Por ello, Washington se ve forzado a buscar un equilibrio con los actores que aún controlan el aparato burocrático y militar en Venezuela. El resultado es un cínico punto de encuentro: una presidencia interina pragmática en Caracas que cede el control de los recursos estratégicos y la soberanía operativa a cambio de no ser desmantelada por completo. Es un equilibrio donde nadie está satisfecho, pero nadie se atreve a cambiar de estrategia por miedo a un desenlace peor.

Desde una perspectiva crítica, este nuevo equilibrio es profundamente alarmante para la arquitectura del derecho internacional.

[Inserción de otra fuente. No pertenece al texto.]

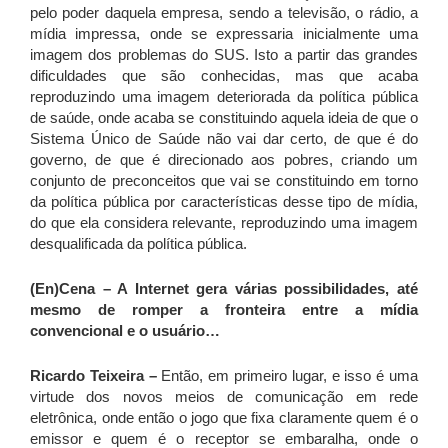
pelo poder daquela empresa, sendo a televisão, o rádio, a
mídia impressa, onde se expressaria inicialmente uma
imagem dos problemas do SUS. Isto a partir das grandes
dificuldades que são conhecidas, mas que acaba
reproduzindo uma imagem deteriorada da política pública
de saúde, onde acaba se constituindo aquela ideia de que o
Sistema Único de Saúde não vai dar certo, de que é do
governo, de que é direcionado aos pobres, criando um
conjunto de preconceitos que vai se constituindo em torno
da política pública por características desse tipo de mídia,
do que ela considera relevante, reproduzindo uma imagem
desqualificada da política pública.
(En)Cena – A Internet gera várias possibilidades, até
mesmo de romper a fronteira entre a mídia
convencional e o usuário…
Ricardo Teixeira –
Então, em primeiro lugar, e isso é uma
virtude dos novos meios de comunicação em rede
eletrônica, onde então o jogo que fixa claramente quem é o
emissor e quem é o receptor se embaralha, onde o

Lo que observamos no es una transición democrática guiada por la voluntad popular, sino un reajuste de fuerzas entre dos actores que priorizan la estabilidad por encima de la legitimidad. Mientras figuras como María Corina Machado y Edmundo González corren el riesgo de quedar relegados a ser meros espectadores de una negociación de la cual han sido excluidos, el “pago” real de este juego lo asume la soberanía venezolana.

Al final, la aplicación de la teoría de juegos a la crisis actual revela una verdad incómoda: en la política del poder bruto, la paz no suele ser el resultado de la justicia, sino el punto exacto donde el miedo al adversario supera la ambición de control total.